3) Teaching Hebrew language in age-appropriate and accesible ways. This includes via Hebrew Through Movement and Jewish Life Vocabulary. Both are at the core of #OnwardHebrew. 
4) Teaching Hebrew decoding AFTER children have  built the sounds of Hebrew, generally 5th or 6th grade. Do we really need to be spending 4-5 years drilling our students on Hebrew letters and the decoding of prayers and rituals?  If we had the time to focused learning on other, more compelling content, might we keep them beyond Bar/Bat Mitzvah? Might our time be better used on Hebrew language learning and t'fillah?  Yes, yes, and yes! Admittedly, this is the hardest #OnwardHebrew recommendation for educators and parents to wrap their heads around, but quite a few educational programs have pulled decoding out of 2nd, 3rd and 4th grade and relocated it in an upper grade.
  • Check out the resources on the #OnwardHebrew website including this blog post, "Why might you wait to teach decoding?" and the "Disrupting Hebrew School: This New Approach is Transforming Jewish Education" blog on the Jewish Federations of North America website.

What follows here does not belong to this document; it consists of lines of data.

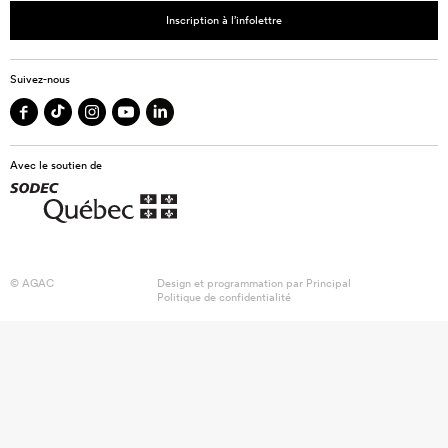
Inscription à l’infolettre
Suivez-nous
Avec le soutien de
© AGAC
Design et programmation par
Principal
Politique de confidentialité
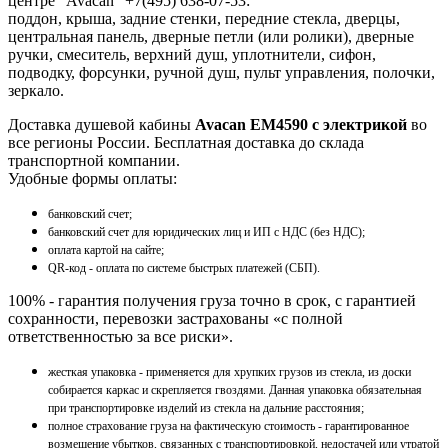
центре "Avacan" +7(495) 638-07-53:
поддон, крыша, задние стенки, передние стекла, дверцы,
центральная панель, дверные петли (или ролики), дверные
ручки, смеситель, верхний душ, уплотнители, сифон,
подводку, форсунки, ручной душ, пульт управления, полочки,
зеркало.
Доставка душевой кабины
Avacan EM4590 с электрикой
во
все регионы России. Бесплатная доставка до склада
транспортной компании.
Удобные формы оплаты:
банковский счет;
банковский счет для юридических лиц и ИП с НДС (без НДС);
оплата картой на сайте;
QR-код - оплата по системе быстрых платежей (СБП).
100% - гарантия получения груза точно в срок, с гарантией
сохранности, перевозки застрахованы «с полной
ответственностью за все риски».
жесткая упаковка - применяется для хрупких грузов из стекла, из доски
собирается каркас и скрепляется гвоздями. Данная упаковка обязательная
при транспортировке изделий из стекла на дальние расстояния;
полное страхование груза на фактическую стоимость - гарантированное
возмещение убытков, связанных с транспортировкой, недостачей или утратой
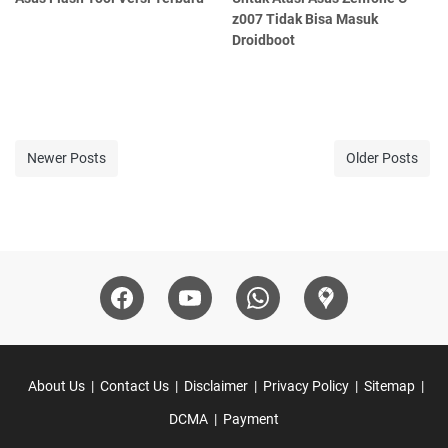
z007 Tidak Bisa Masuk
Droidboot
Newer Posts
Older Posts
About Us
Contact Us
Disclaimer
Privacy Policy
Sitemap
DCMA
Payment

  • How can one teach Hebrew decoding in an upper grade?  A decade ago, the JEC created a one-on-one learning approach called, "Let's Learn Hebrew Side-by-Side." It was designed for use by upper elementary learners, includes many of the words many children already know, thus complementing sound-to-print learning (holidays, Hebrew Through Movement, Jewish Life Vocabulary and prayers/blessings). Because of the age and motivation of the students, as well as the learning approach, children learn to decode the alef-bet in 12-15 hours. ShalomLearning recently updated the technology, offering the opportunity for children to work side-by-side (literally) with their learning facilitator or work virtually at a distance. For further information on the updated version and/or to register learners, contact ShalomLearning at 301-660-3800 or [email protected]
To learn more about #OnwardHebrew, check out the website The email for the initiative is [email protected]
And what else? The JEC created jPrayer - a collection of Hebrew materials for students that learn to decode in 3rd or 4th grade. These all include a focus on meaning, integration of Hebrew Through Movement (for those that incorporate it), and "FlashMob" decoding practice.  
And what is the "FlashMob?" Rather than a teacher working with an entire class on decoding, a group of trained teens flashes into a classroom and works one-on-one or one-on-two with students using a lesson that complements current learning. Then, 15 minutes later, they flash out again! An orientation guide for Flashmobbers is available for free download from the jPrayer Homepage of the JEC's jPrayer site. In addition, the Flashmobbers have specific lessons embedded on the specific prayer/blessing pages on the jPrayer website.
Materials include:
  • Curriculum guides for teaching the Sh'ma and its Blessings, plus the Kiddush. This year of learning starts with a 7 week Alef-Bet review, also on the linked page.
  • Curriculum guides for teaching the Amidah, plus V'ahavta. This year of learning starts with a 4 week Alef-Bet review, also on the linked page. Also integrated this year is the JEC's website, "I'm Gonna Stand Up" - a set of Gold and Silver challenges on the blessings of the Amidah.
  • Tiny Tap apps for each of the blessings/prayers taught (scroll to the bottom of each blessing page).